Once upon a time, my foot got impaled by a stingray. After hours of Netflix binging and hot-water soaking, the searing pain began to ease. But the next morning, my swollen foot had expanded half a shoe size. By noon, it had busted out of my slip-on loafer.
In a daze, I called the triage nurse at my primary care provider. She prescribed me antibiotics and administered an ominous prognosis: “If this swelling continues, it could cut off circulation to your toes.” I heeded her warning and headed to the hospital.
After hobbling into the ER waiting room, I slumped into a chair and hoped the blaring TV would drown out the hot, itchy tingling in my blown-up foot. Six hours and a $150 copay later, I ambled away with the same prescription I’d gotten from the triage nurse: antibiotics and lots of sleep.
I took the pills and the rest. I recovered my foot strength and returned to surfing. And I lived happily ever after … until the bill came.
For an ER visit, medical intervention is just the beginning. Maybe you paid the copay on arrival, or maybe your condition sent you past the front desk. One way or another, that hefty hospital bill will come back to sting you. And the consequences could hurt much worse than a swollen foot.
Emergency Room Vs. Urgent Care Clinic
When you need timely medical attention, and the doctor’s office isn’t an option, you have two choices: ER or urgent care. How will you make the call?
The ER is crucial for treating true health emergencies. A life in immediate danger, a fever that won’t break, an ailment that comes with severe or scary symptoms, an injury that makes it impossible to get to the hospital on your own — these conditions will likely warrant a hospital trip.
When to Go to the ER
- You need an ambulance
- You have a life- or limb-threatening injury or illness
- You need rapid or advanced treatment that is only available at a hospital
- Your have severe pain or a sudden onset of symptoms
- You can’t breathe or use your body as you normally would
- You have multiple injuries
- You lose consciousness or experience a change in mental status
When you know, you know. If your gut tells you to get to a hospital, get to a hospital. But for so many health concerns, the ER is not the ticket. For injuries, illnesses, and health conditions that are not life- or limb-threatening, urgent care may be the better option.
Urgent care clinics evaluate and treat medical concerns that need a quick response but are not true emergencies. Urgent care has advanced diagnostic imaging, like X-rays and labs, to assess your injury onsite and prescribe medications. If the urgent care provider thinks you need more intensive care, like an MRI or surgery, they’ll send you to the ER.

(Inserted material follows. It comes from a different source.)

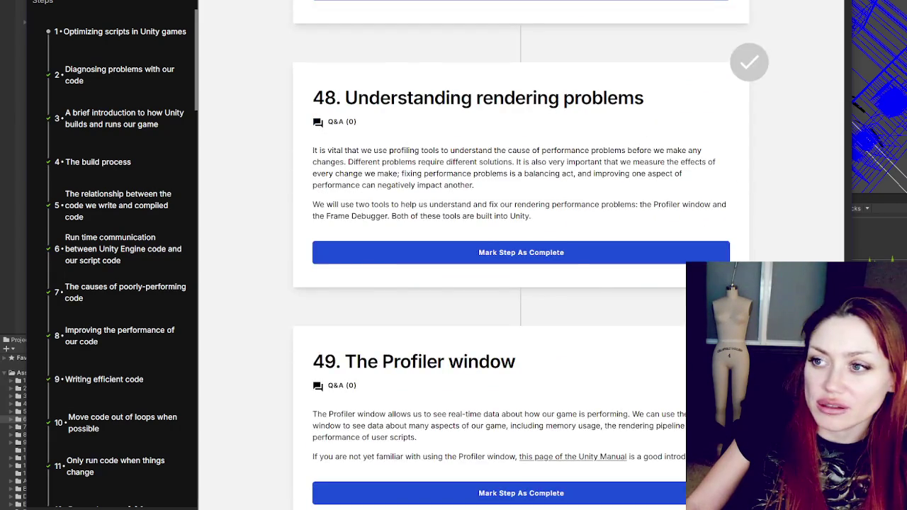
pyautogui.scroll(5, 521, 255)
pyautogui.scroll(10, 521, 255)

Maybe you sliced your thumb on a tomato can (been there). Maybe you woke up at midnight with a fever or vomiting (also been there). Maybe you sprained your ankle at a Sunday soccer scrimmage (you guessed it — been there).
Maybe you’re experiencing dehydration, diarrhea, minor headaches or asthma, or pain with urination. You may need a few stitches or a quick prescription, but you are not in immediate danger.
When to Go to Urgent Care
- Your regular doctor is not available
- You can’t wait for an appointment with your primary care provider
- You need after-hours care for minor illness or injury
While urgent care is a lot of things, it is not emergency care. If you have chest pain, difficulty breathing, a head or back injury, vaginal bleeding while pregnant, or other threatening conditions, head to an ER. Staff can provide immediate care and interventions that may save your life or limb.
Urgent care is also not a substitute for your primary care doctor. If your child gets an ear infection, or you have repeated UTIs, try calling your doctor for a same-day appointment. They’ll have more insight around you or your child’s medical history, so they’ll know what treatments work best for you and your loved ones.
Where Should You Go When You Need Medical Care?
In comparison to hospitals, urgent care centers have shorter wait times, accept appointments and walk-ins, and are conveniently located in commercial plazas and shopping centers. Most urgent care centers take insurance, and their copays and out-pocket costs are significantly less. (ERs are notorious for unpredictable, overpriced medical bills.) If your condition is not a true emergency, an urgent care visit is the better choice.
I sat in the ER for hours because my swelling was not a true emergency. My life wasn’t at risk, and my toes weren’t going to fall off. I didn’t top the hospital’s list of emergency priorities.
If I’d known to opt instead for an urgent care clinic, I’d have received the same prescription and treatment — but in much less time, and with a much smaller bill. Now that’s the happy ending I’d have wanted.